▶ _QUESTIONS_:
A) According to the forum replies, where does the writer usually keep the neoprene dome cover?
B) From the forum replies, quote the stretch from "28 February 2014 - 10:26" through "like a triggerfish.".
C) For each statement, say whether it agrees with the forum replies and quote the words that decide it: (i) The writer recommends shooting everything manually. (ii) The writer advises clipping the dome cover to the camera. (iii) The writer suggests doing the dry run in daylight.

In Topic: Where/how do you stow the neoprene dome cover?

28 February 2014 - 10:28 PM

Clip it to yourself, not your camera. Mine lives on my right hip D-ring. If the cave is small and it's dragging against the roof I put it in the drysuit pocket instead. Alternatively clip to a hip D-ring and then tuck under your waist band - works well for me in the tropics with no pockets.


In Topic: Cave Photography, multiple strobes

28 February 2014 - 10:26 PM

Sounds fun! I recommend shooting everything manually, and (if the water is clear and the cave a reasonable size) putting all your strobes on full power. Use directional aiming of your on-camera strobes to reduce over-exposure if you are close to a wall/floor/ceiling.

 

Do a dry run with your buddies first - it's hard to believe how many first time cave modellers will point the off camera strobe at you. You may like to do the dry run at night with the strobes working so you can practise model hand positions that will trigger the sensor, especially if you're using the strobe sensors on the Niks rather than something like a triggerfish.

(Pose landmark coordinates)
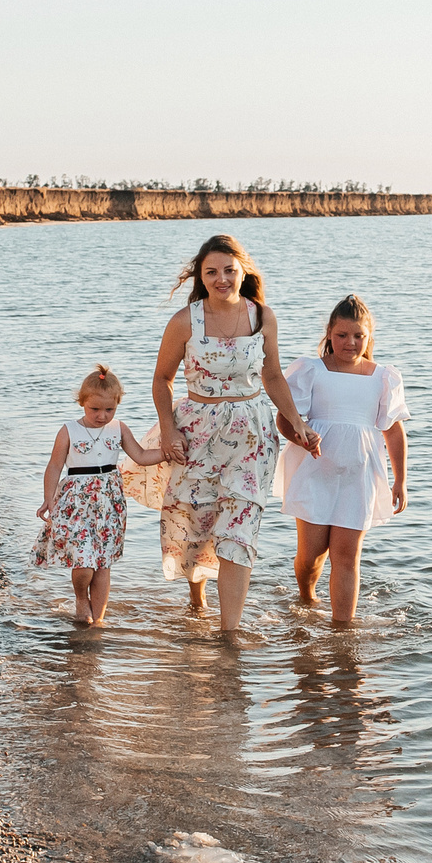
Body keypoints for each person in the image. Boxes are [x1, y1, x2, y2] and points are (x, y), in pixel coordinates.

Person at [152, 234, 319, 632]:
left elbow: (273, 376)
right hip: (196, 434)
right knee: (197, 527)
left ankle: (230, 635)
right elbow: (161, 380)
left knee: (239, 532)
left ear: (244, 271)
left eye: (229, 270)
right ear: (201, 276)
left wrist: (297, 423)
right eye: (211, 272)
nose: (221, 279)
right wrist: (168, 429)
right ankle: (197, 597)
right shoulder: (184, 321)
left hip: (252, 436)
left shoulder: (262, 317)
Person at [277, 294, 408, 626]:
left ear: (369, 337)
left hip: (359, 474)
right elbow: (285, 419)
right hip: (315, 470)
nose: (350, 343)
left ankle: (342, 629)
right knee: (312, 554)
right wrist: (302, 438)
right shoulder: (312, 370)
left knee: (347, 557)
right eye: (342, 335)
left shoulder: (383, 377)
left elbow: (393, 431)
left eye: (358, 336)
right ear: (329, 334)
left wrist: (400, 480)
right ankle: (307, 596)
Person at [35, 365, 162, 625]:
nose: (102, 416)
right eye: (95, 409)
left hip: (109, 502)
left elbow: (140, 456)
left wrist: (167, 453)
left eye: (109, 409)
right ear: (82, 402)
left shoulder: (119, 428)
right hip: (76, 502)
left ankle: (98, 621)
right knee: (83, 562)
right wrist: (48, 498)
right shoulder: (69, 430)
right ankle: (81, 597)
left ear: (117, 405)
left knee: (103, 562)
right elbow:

▶ _TASK-BY-TASK ANSWERS_:
A) On the writer's right hip D-ring.

B)
28 February 2014 - 10:26 PM

Sounds fun! I recommend shooting everything manually, and (if the water is clear and the cave a reasonable size) putting all your strobes on full power. Use directional aiming of your on-camera strobes to reduce over-exposure if you are close to a wall/floor/ceiling.

 

Do a dry run with your buddies first - it's hard to believe how many first time cave modellers will point the off camera strobe at you. You may like to do the dry run at night with the strobes working so you can practise model hand positions that will trigger the sensor, especially if you're using the strobe sensors on the Niks rather than something like a triggerfish.

C)
(i) Yes: "I recommend shooting everything manually"
(ii) No: "Clip it to yourself, not your camera."
(iii) No: "You may like to do the dry run at night with the strobes working"